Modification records
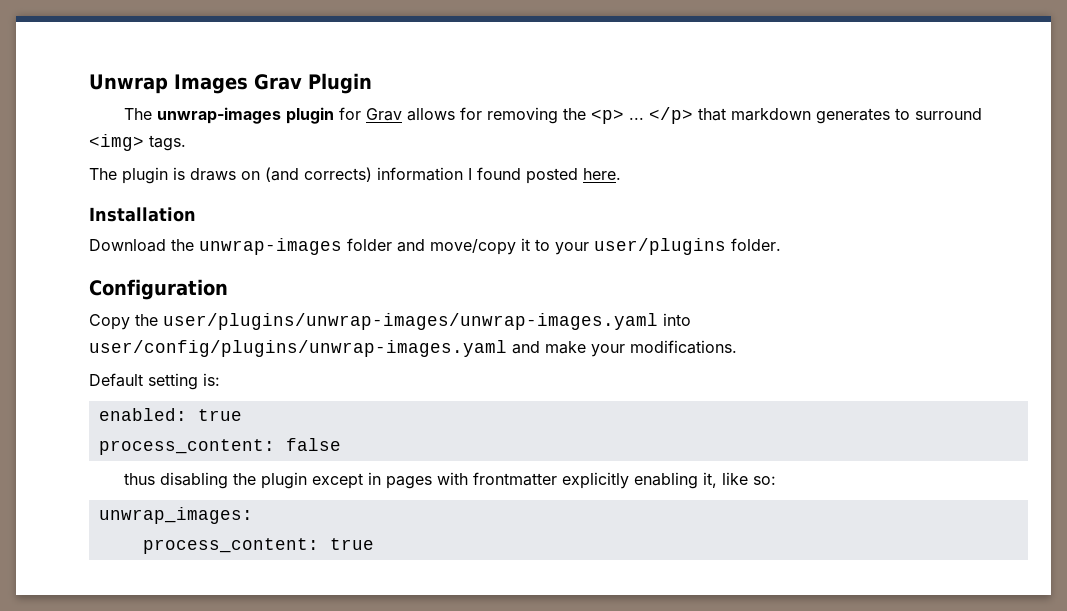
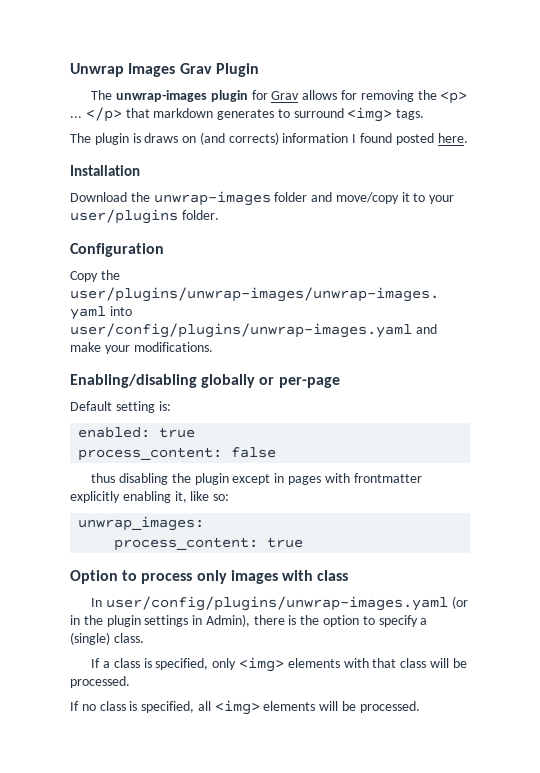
(737, 347) none -> [70,374,340,388] // Enabling/disabling globally or per-page
(374, 544) none -> [70,570,349,584] [91,596,468,611] [70,614,428,627] [70,632,144,645] [91,657,467,672] [70,676,130,688] [70,700,420,715] // Option to process only images with class // In user/config/plugins/unwrap-images.yaml (or in the plugin settings in Admin), there is the option to specify a (single) class. // If a class is specified, only <img> elements with that class will be processed. // If no class is specified, all <img> elements will be processed.

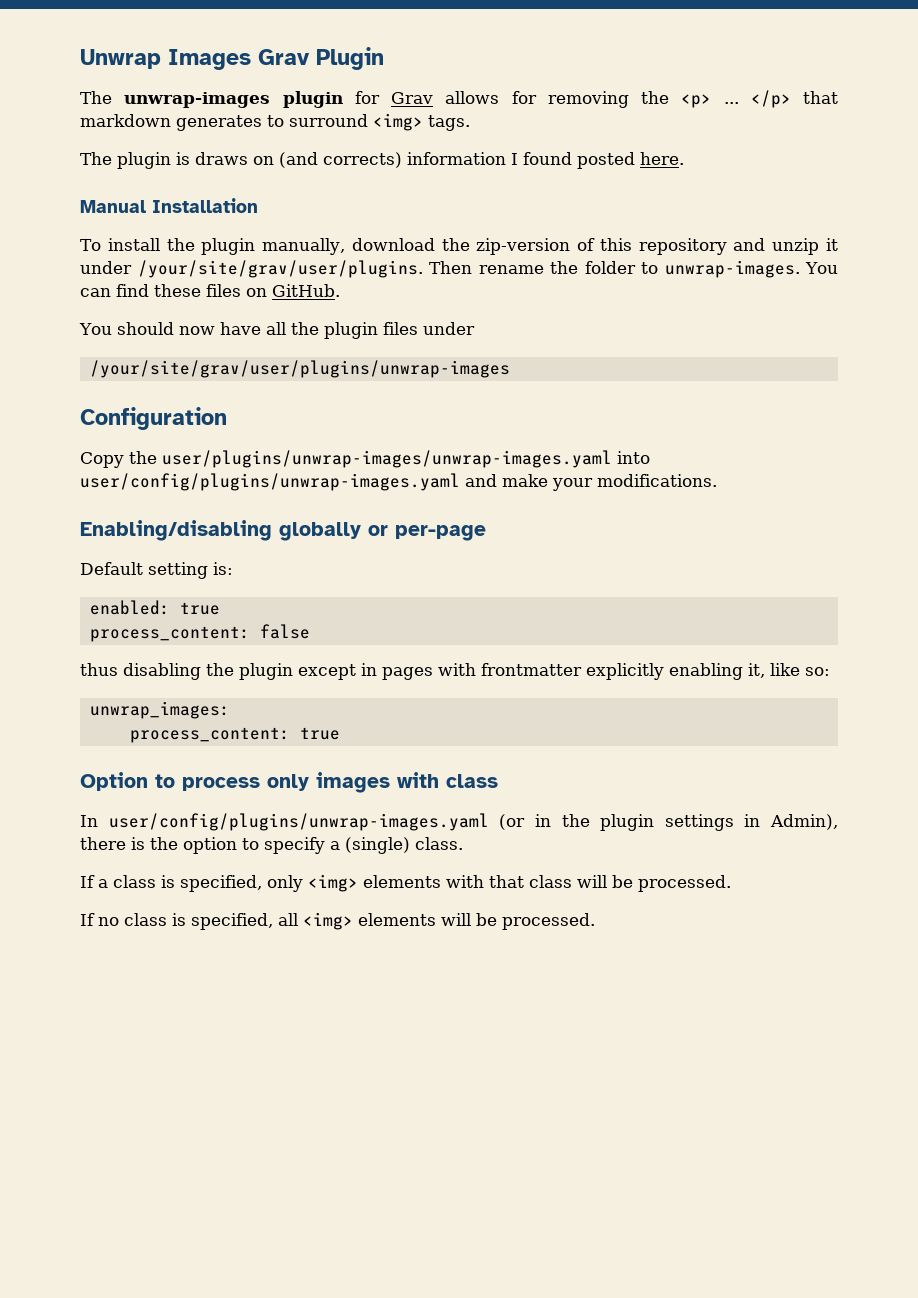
(468, 138) none -> [80,200,146,213] Manual
[70,191,455,206] [70,209,219,224] Download the unwrap-images folder and move/copy it to your user/plugins folder. -> [80,238,839,255] [80,260,839,278] [80,284,340,297] [79,322,475,339] [89,360,510,378] To install the plugin manually, download the zip-version of this repository and unzip it under /your/site/grav/user/plugins. Then rename the folder to unwrap-images. You can find these files on GitHub. // You should now have all the plugin files under // /your/site/grav/user/plugins/unwrap-images

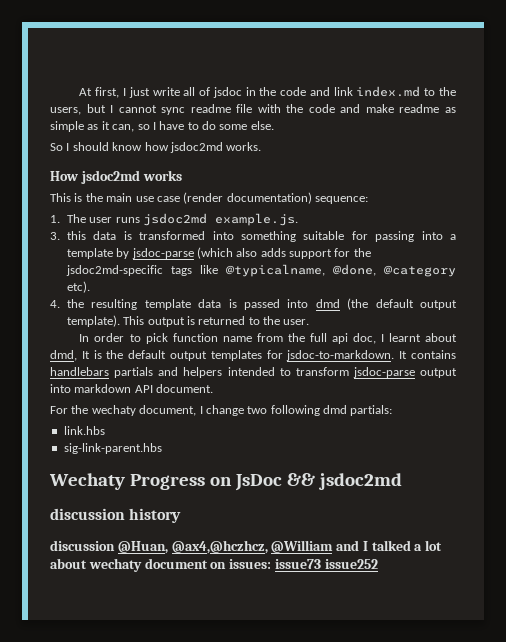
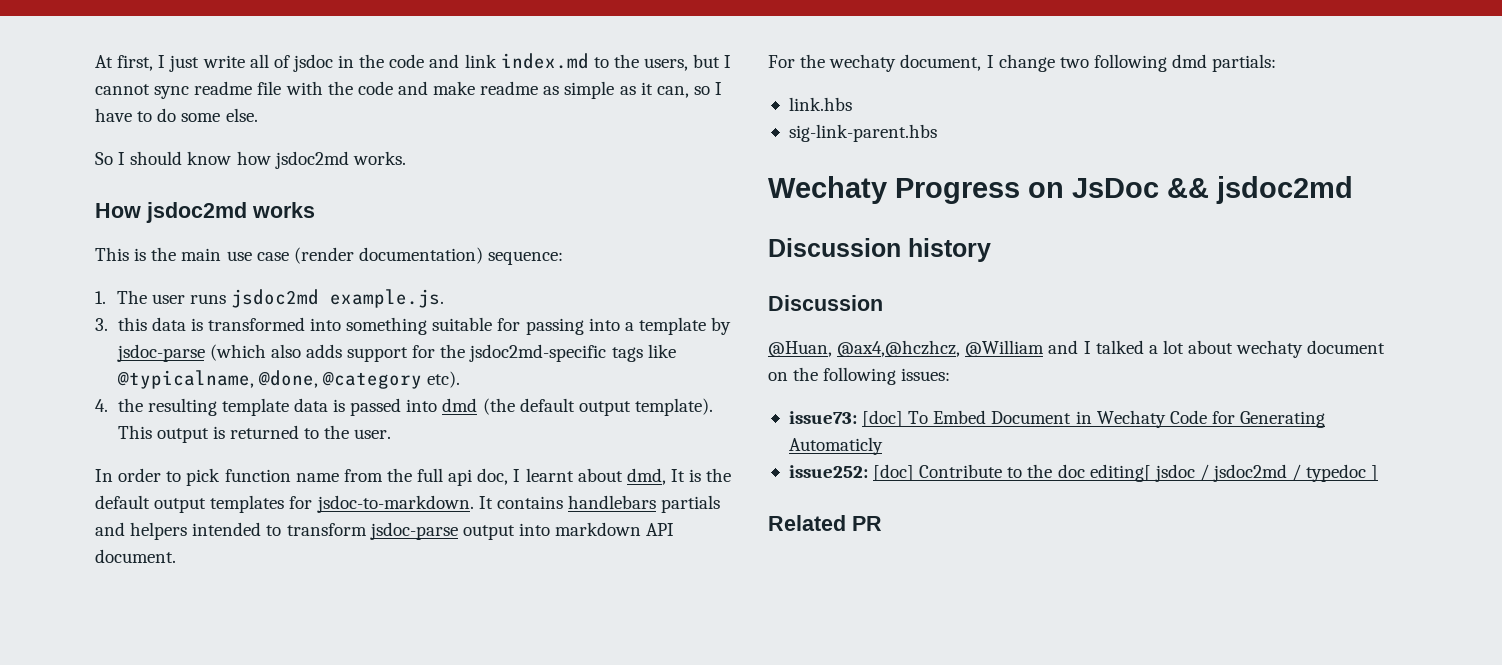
[50,508,125,520] discussion -> [768,238,901,257] Discussion
[50,540,115,551] discussion -> [768,295,883,311] Discussion //
(227, 565) none -> [793,367,897,385] the following
[274,559,378,569] issue73 issue252 -> [788,410,1326,428] [788,437,883,455] [788,464,1379,482] [768,515,882,531] // issue73: [doc] To Embed Document in Wechaty Code for Generating Automaticly // issue252: [doc] Contribute to the doc editing[ jsdoc / jsdoc2md / typedoc ] // Related PR

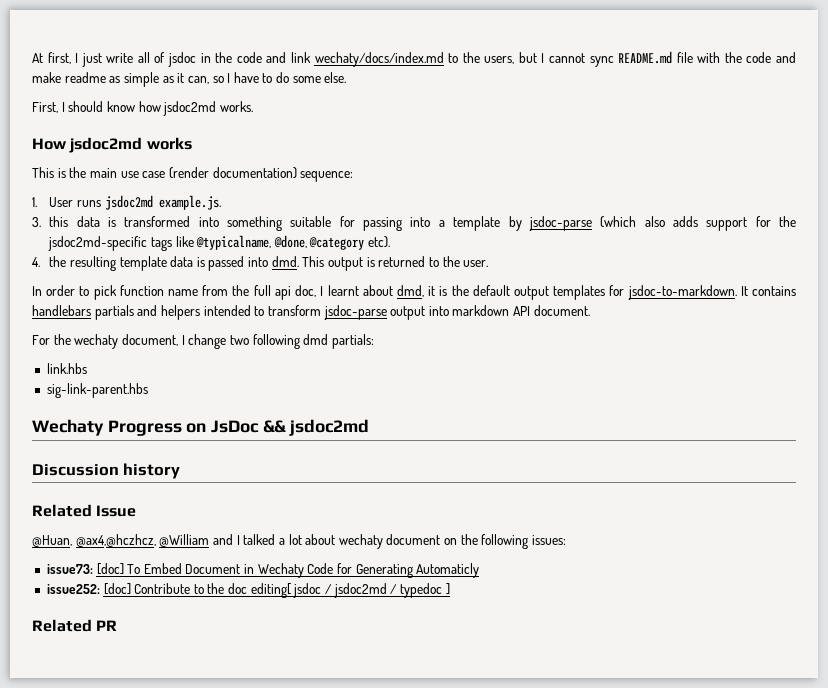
[500,53,589,69] index.md -> [314,52,444,67] wechaty/docs/index.md
[194,81,253,95] readme -> [618,51,673,64] README.md
[95,152,113,165] So -> [32,102,58,113] First,
[116,290,185,304] The user -> [49,197,74,207] User
[442,398,713,416] dmd (the default output template). -> [271,256,299,267] dmd.
[670,469,685,482] It -> [428,286,436,296] it
[768,295,883,311] Discussion -> [32,504,137,517] Related Issue

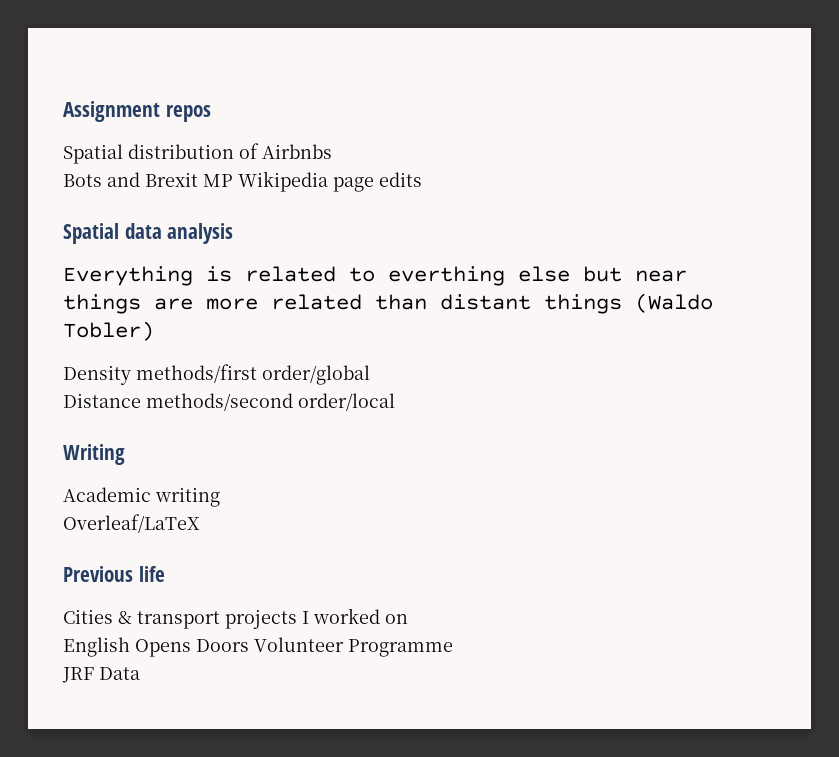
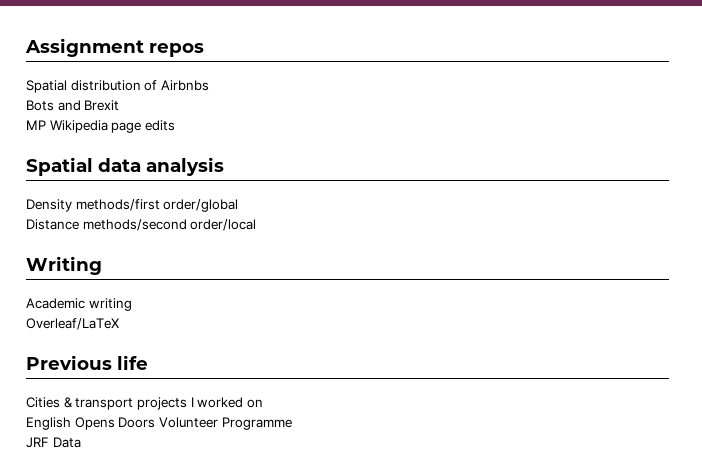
(198, 179) none -> (120, 105) //
[63,266,687,286] [63,293,713,314] [63,321,154,341] // Everything is related to everthing else but near things are more related than distant things (Waldo Tobler) -> (224, 166) none

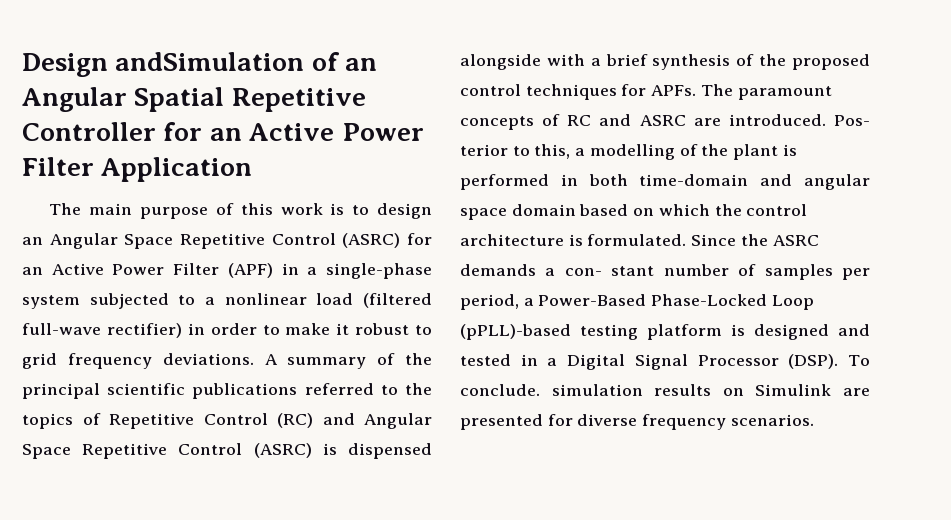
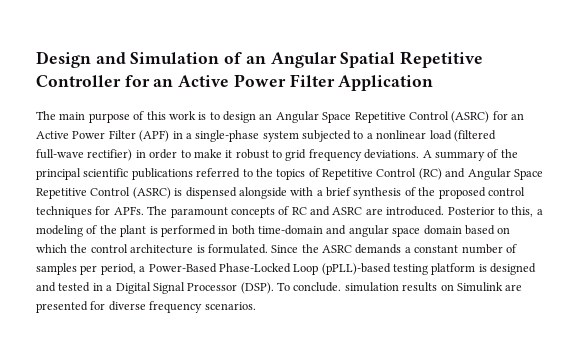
[115,52,305,71] andSimulation -> [95,52,220,64] and Simulation
[834,115,870,126] [460,144,508,156] Pos- terior -> [447,207,495,215] Posterior
[589,144,675,160] modelling -> [36,225,83,237] modeling
[564,266,655,276] con- stant -> [414,245,459,253] constant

# Work instruction
Copy out each line of the data where the string "none" appears.

# Result of this exercise
(737, 347) none -> [70,374,340,388] // Enabling/disabling globally or per-page
(374, 544) none -> [70,570,349,584] [91,596,468,611] [70,614,428,627] [70,632,144,645] [91,657,467,672] [70,676,130,688] [70,700,420,715] // Option to process only images with class // In user/config/plugins/unwrap-images.yaml (or in the plugin settings in Admin), there is the option to specify a (single) class. // If a class is specified, only <img> elements with that class will be processed. // If no class is specified, all <img> elements will be processed.
(468, 138) none -> [80,200,146,213] Manual
(227, 565) none -> [793,367,897,385] the following
(198, 179) none -> (120, 105) //
[63,266,687,286] [63,293,713,314] [63,321,154,341] // Everything is related to everthing else but near things are more related than distant things (Waldo Tobler) -> (224, 166) none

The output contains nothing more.